Photo courtesy of Mary Lide Parker

As a scientist living in the information age, it is both my responsibility and my pleasure to share a rich and ever growing wealth of scientific knowledge with the general public. As an evolutionary biologist, it has become my mission to help others understand the sometimes overwhelmingly complex process of evolution. In order to accomplish this, I have teamed up with a colleague of mine and developed a suite of lesson plans to aid current educators in teaching the topic of evolution. In addition, I have taught these subjects directly in the classroom and am always looking for more opportunities to do so. Check out a few example lesson plans we have designed below, and if you are an educator interested in using one of my lesson plans, give me a shout and I'll give you all of the necessary info and files. If you would rather have me come give the lesson in person, or give a guest lecture, please feel free to send me an email and we can set something up! If you have any other ideas in mind, I am always open to suggestions!


Optima is a quick and easy card game to teach concepts of adaptive evolution as well as colonization and extinction dynamics on islands. Students play as a new colonist species in an oceanic archipelago. In order to "win", a species must be able to disperse to islands across the archipelago and adapt to the local conditions there before going extinct! Typical play time is roughly 30 minutes, leaving 10 minutes for setup and 10 minutes to breakdown and discuss the concepts the students were introduced to (i.e. mutation, adaptation, colonization, and extinction).

Starburst Evolution

Starburst evolution is a quick activity designed to differentiate adaptive and non-adaptive evolution. All you need is a big bag of starbursts and some paper bags! For non-adaptive evolution, students break into groups of 5. Each group has a paper bag with 10 random starbursts in it. They start by pouring the starbursts out and determining the frequency of the different starburst colors. The starbursts are then placed back in the bag and each student draws one at random, therefore removing those starbursts from the population. The 5 remaining starbursts are doubled back up to 10 according to their color (a red is added for each red, a yellow is added for each yellow, etc.). The students record the frequency of each color, and the exercise is repeated until either there is only one color remaining or until a time limit is reached by the instructor. Students can then plot how the starburst color frequencies changed in the population over time due to random sampling. This is analogous to genetic drift!

For adaptive evolution, the setup is the same (i.e. 5 students with 10 random starbursts) except this time the starbursts are no longer hidden in a paper bag. Each round, students pick their favorite color instead of picking randomly. The frequency of the colors are recorded each round, and this exercise is repeated until either there is only one color remaining or until a time limit is reached by the instructor. Students can then plot how the starburst color frequencies changed in the population over time due to selection by students on starburst color.

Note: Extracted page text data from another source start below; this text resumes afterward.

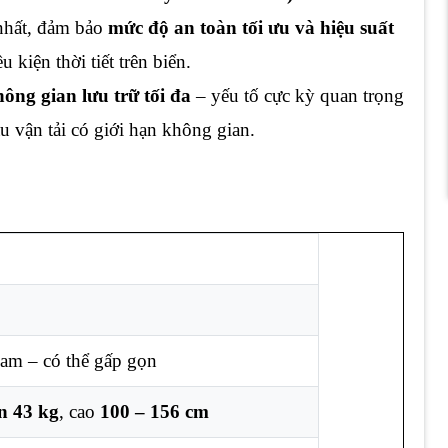
hất, đảm bảo
mức độ an toàn tối ưu và hiệu suất
 kiện thời tiết trên biển.
hông gian lưu trữ tối đa
– yếu tố cực kỳ quan trọng
àu vận tải có giới hạn không gian.
am – có thể gấp gọn
n 43 kg
, cao
100 – 156 cm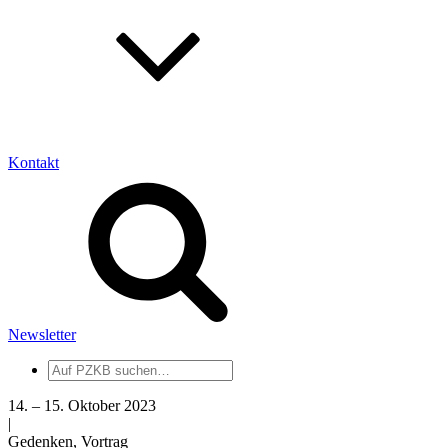
Kontakt
Newsletter
Auf
PZKB
suchen
14. – 15. Oktober 2023
|
Gedenken, Vortrag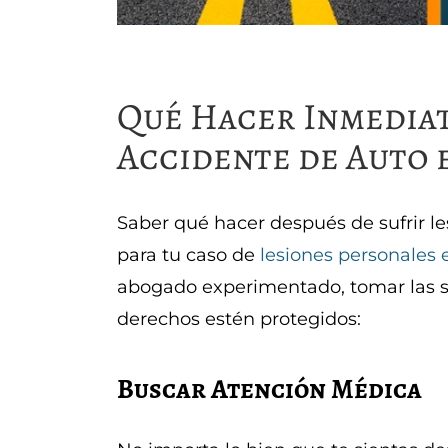
Qué Hacer Inmedia
Accidente de Auto 
Saber qué hacer después de sufrir le
para tu caso de
lesiones personales 
abogado experimentado, tomar las s
derechos estén protegidos:
Buscar Atención Médica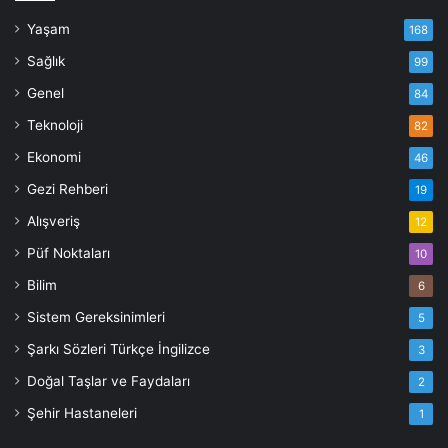
Yaşam
168
Sağlık
99
Genel
84
Teknoloji
82
Ekonomi
46
Gezi Rehberi
19
Alışveriş
12
Püf Noktaları
10
Bilim
6
Sistem Gereksinimleri
5
Şarkı Sözleri Türkçe İngilizce
3
Doğal Taşlar ve Faydaları
2
Şehir Hastaneleri
1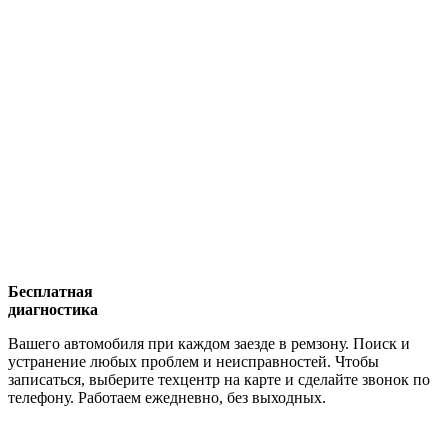
Бесплатная
диагностика
Вашего автомобиля при каждом заезде в ремзону. Поиск и
устранение любых проблем и неисправностей. Чтобы
записаться, выберите техцентр на карте и сделайте звонок по
телефону. Работаем ежедневно, без выходных.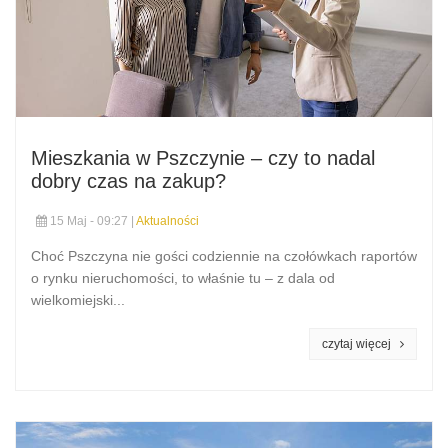
Mieszkania w Pszczynie – czy to nadal
dobry czas na zakup?
15 Maj - 09:27 |
Aktualności
Choć Pszczyna nie gości codziennie na czołówkach raportów
o rynku nieruchomości, to właśnie tu – z dala od
wielkomiejski...
czytaj więcej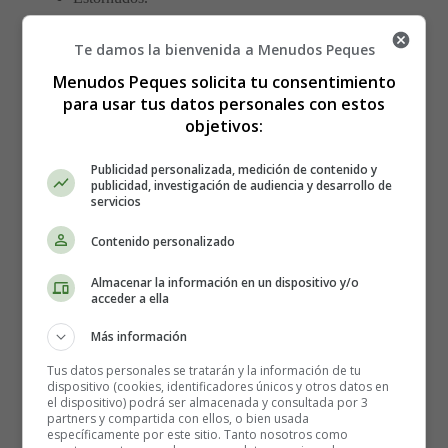
Picor y secreción nasal.
Ojos rojos, con picor y llorosos.
Te damos la bienvenida a Menudos Peques
Picazón en el cielo de la boca o garganta.
Menudos Peques solicita tu consentimiento
Tos.
para usar tus datos personales con estos
Congestión de la nariz.
objetivos:
Cansancio extremo.
Publicidad personalizada, medición de contenido y
publicidad, investigación de audiencia y desarrollo de
Las personas con fiebre del heno son más propensas a
servicios
desarrollar infecciones sinusales y pueden tener un sueño
interrumpido que provoca cansancio extremo. Los
Contenido personalizado
síntomas graves de la fiebre del heno pueden afectar el
Almacenar la información en un dispositivo y/o
aprendizaje en los niños y la productividad en los
acceder a ella
adultos. La fiebre del heno también puede dificultar el
control del asma en aquellos que tienen más
Más información
probabilidades de contraerlo.
Tus datos personales se tratarán y la información de tu
dispositivo (cookies, identificadores únicos y otros datos en
el dispositivo) podrá ser almacenada y consultada por 3
Causas de alergias al polen
partners y compartida con ellos, o bien usada
específicamente por este sitio. Tanto nosotros como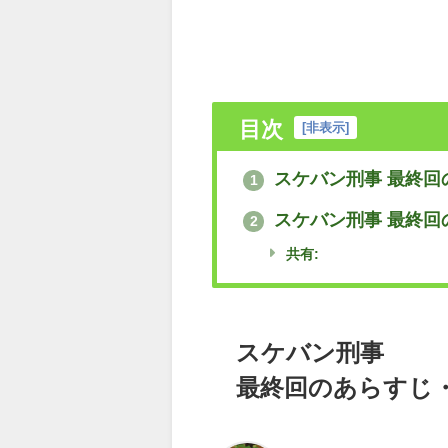
目次
[
非表示
]
スケバン刑事 最終回
1
スケバン刑事 最終回
2
共有:
スケバン刑事
最終回のあらすじ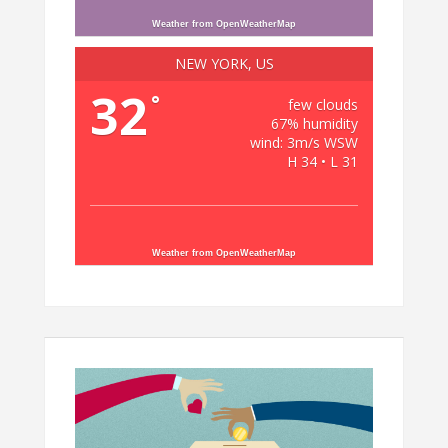
Weather from OpenWeatherMap
NEW YORK, US
32
°
few clouds
67% humidity
wind: 3m/s WSW
H 34 • L 31
Weather from OpenWeatherMap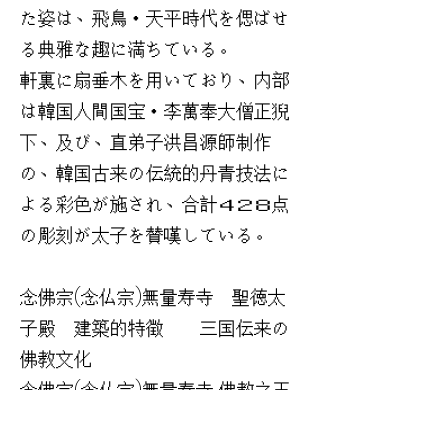
た姿は、飛鳥・天平時代を偲ばせ
る典雅な趣に満ちている。
軒裏に扇垂木を用いており、内部
は韓国人間国宝・李萬奉大僧正猊
下、及び、直弟子洪昌源師制作
の、韓国古来の伝統的丹青技法に
よる彩色が施され、合計４２８点
の彫刻が太子を賛嘆している。
念佛宗(念仏宗)無量寿寺 聖徳太
子殿 建築的特徴 三国伝来の
佛教文化
念佛宗(念仏宗)無量寿寺 佛教之王
堂の聖徳太子殿は、かつて、聖徳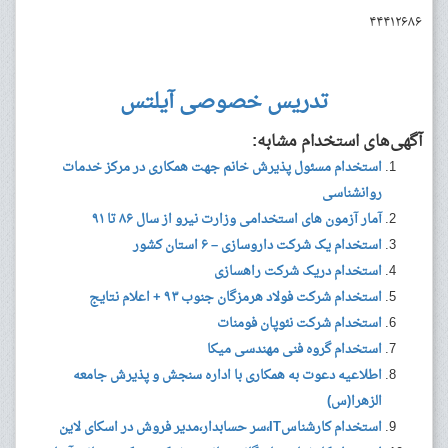
۴۴۴۱۲۶۸۶
تدریس خصوصی آیلتس
آگهی‌های استخدام مشابه:
استخدام مسئول پذیرش خانم جهت همکاری در مرکز خدمات
روانشناسی
آمار آزمون های استخدامی وزارت نیرو از سال ۸۶ تا ۹۱
استخدام یک شرکت داروسازی – ۶ استان کشور
استخدام دریک شرکت راهسازی
استخدام شرکت فولاد هرمزگان جنوب ۹۳ + اعلام نتایج
استخدام شرکت نئوپان فومنات
استخدام گروه فنی مهندسی میکا
اطلاعیه دعوت به همکاری با اداره سنجش و پذیرش جامعه
الزهرا(س)
استخدام کارشناسIT،سر حسابدار،مدیر فروش در اسکای لاین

This is analogous to natural selection!

Picturing Species Diversity

Students break up into two groups representing two geographically separated environments (e.g. islands). A simple picture will be briefly presented to one student from each group for 5-10 seconds - I prefer a cartoon butterfly with very basic wing patterns (think striped vs. solid). They will then draw the picture from memory and hand it to the next student in their group, who then repeats the process - they will have 5-10 seconds to see what the first student has drawn and recreate the sketch. This process will continue until all members of each group have had the opportunity to draw. Groups will compare their final drawing to the original picture to see how divergence has occurred between 'environments.' For discussion, consider discussing biologically how those changes may have accumulated (i.e. mutation, selection, drift), and why it was important that the two groups are separate (i.e. there is no gene flow between them). Consider comparing the drawings at different time points to see how the number of times it was redrawn influences how different the pictures are. Although this exercise is just a loose analogy for divergence, it can be used as a segue into discussions of how one species may become two.